Work to be completed
Among the entries below, only the lines starting at the one with "14,559 | - | - |" and ending at the one with "1,107 | 1,023 | - | - |", both included, are to be printed exactly.

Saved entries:
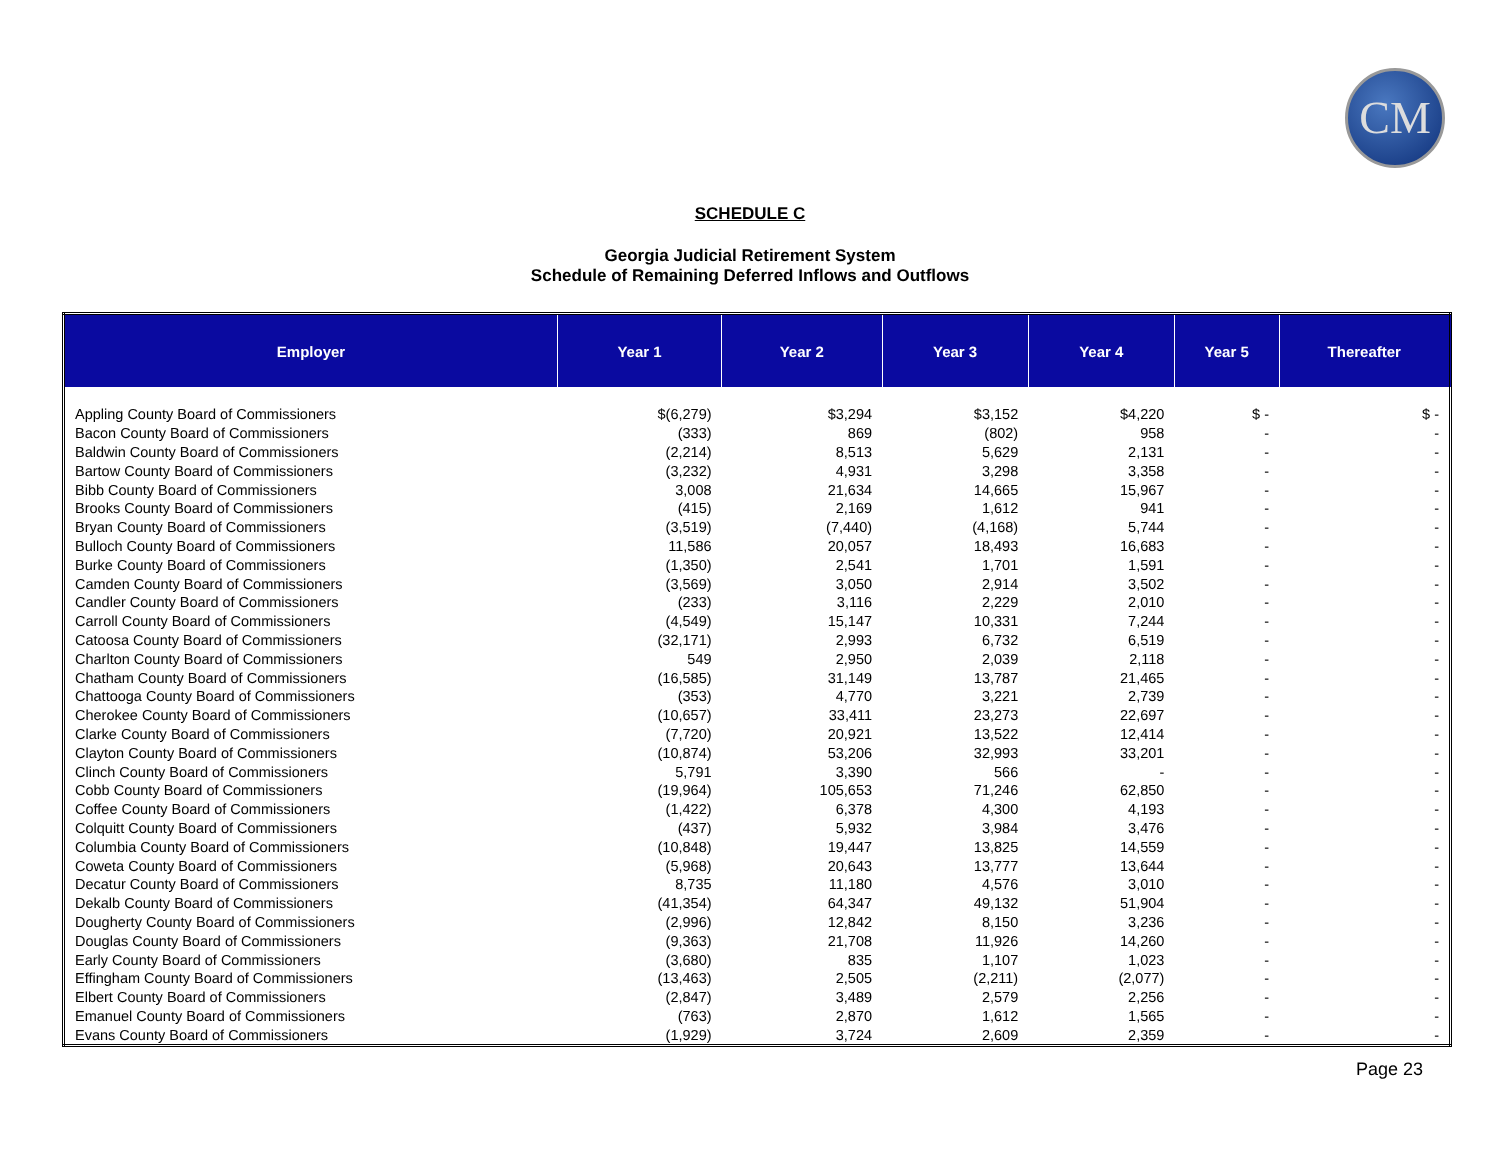CM
SCHEDULE C
Georgia Judicial Retirement System
Schedule of Remaining Deferred Inflows and Outflows
| Employer | Year 1 | Year 2 | Year 3 | Year 4 | Year 5 | Thereafter |
| --- | --- | --- | --- | --- | --- | --- |
| Appling County Board of Commissioners | $(6,279) | $3,294 | $3,152 | $4,220 | $ - | $ - |
| Bacon County Board of Commissioners | (333) | 869 | (802) | 958 | - | - |
| Baldwin County Board of Commissioners | (2,214) | 8,513 | 5,629 | 2,131 | - | - |
| Bartow County Board of Commissioners | (3,232) | 4,931 | 3,298 | 3,358 | - | - |
| Bibb County Board of Commissioners | 3,008 | 21,634 | 14,665 | 15,967 | - | - |
| Brooks County Board of Commissioners | (415) | 2,169 | 1,612 | 941 | - | - |
| Bryan County Board of Commissioners | (3,519) | (7,440) | (4,168) | 5,744 | - | - |
| Bulloch County Board of Commissioners | 11,586 | 20,057 | 18,493 | 16,683 | - | - |
| Burke County Board of Commissioners | (1,350) | 2,541 | 1,701 | 1,591 | - | - |
| Camden County Board of Commissioners | (3,569) | 3,050 | 2,914 | 3,502 | - | - |
| Candler County Board of Commissioners | (233) | 3,116 | 2,229 | 2,010 | - | - |
| Carroll County Board of Commissioners | (4,549) | 15,147 | 10,331 | 7,244 | - | - |
| Catoosa County Board of Commissioners | (32,171) | 2,993 | 6,732 | 6,519 | - | - |
| Charlton County Board of Commissioners | 549 | 2,950 | 2,039 | 2,118 | - | - |
| Chatham County Board of Commissioners | (16,585) | 31,149 | 13,787 | 21,465 | - | - |
| Chattooga County Board of Commissioners | (353) | 4,770 | 3,221 | 2,739 | - | - |
| Cherokee County Board of Commissioners | (10,657) | 33,411 | 23,273 | 22,697 | - | - |
| Clarke County Board of Commissioners | (7,720) | 20,921 | 13,522 | 12,414 | - | - |
| Clayton County Board of Commissioners | (10,874) | 53,206 | 32,993 | 33,201 | - | - |
| Clinch County Board of Commissioners | 5,791 | 3,390 | 566 | - | - | - |
| Cobb County Board of Commissioners | (19,964) | 105,653 | 71,246 | 62,850 | - | - |
| Coffee County Board of Commissioners | (1,422) | 6,378 | 4,300 | 4,193 | - | - |
| Colquitt County Board of Commissioners | (437) | 5,932 | 3,984 | 3,476 | - | - |
| Columbia County Board of Commissioners | (10,848) | 19,447 | 13,825 | 14,559 | - | - |
| Coweta County Board of Commissioners | (5,968) | 20,643 | 13,777 | 13,644 | - | - |
| Decatur County Board of Commissioners | 8,735 | 11,180 | 4,576 | 3,010 | - | - |
| Dekalb County Board of Commissioners | (41,354) | 64,347 | 49,132 | 51,904 | - | - |
| Dougherty County Board of Commissioners | (2,996) | 12,842 | 8,150 | 3,236 | - | - |
| Douglas County Board of Commissioners | (9,363) | 21,708 | 11,926 | 14,260 | - | - |
| Early County Board of Commissioners | (3,680) | 835 | 1,107 | 1,023 | - | - |
| Effingham County Board of Commissioners | (13,463) | 2,505 | (2,211) | (2,077) | - | - |
| Elbert County Board of Commissioners | (2,847) | 3,489 | 2,579 | 2,256 | - | - |
| Emanuel County Board of Commissioners | (763) | 2,870 | 1,612 | 1,565 | - | - |
| Evans County Board of Commissioners | (1,929) | 3,724 | 2,609 | 2,359 | - | - |
Page 23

Solution
| Columbia County Board of Commissioners | (10,848) | 19,447 | 13,825 | 14,559 | - | - |
| Coweta County Board of Commissioners | (5,968) | 20,643 | 13,777 | 13,644 | - | - |
| Decatur County Board of Commissioners | 8,735 | 11,180 | 4,576 | 3,010 | - | - |
| Dekalb County Board of Commissioners | (41,354) | 64,347 | 49,132 | 51,904 | - | - |
| Dougherty County Board of Commissioners | (2,996) | 12,842 | 8,150 | 3,236 | - | - |
| Douglas County Board of Commissioners | (9,363) | 21,708 | 11,926 | 14,260 | - | - |
| Early County Board of Commissioners | (3,680) | 835 | 1,107 | 1,023 | - | - |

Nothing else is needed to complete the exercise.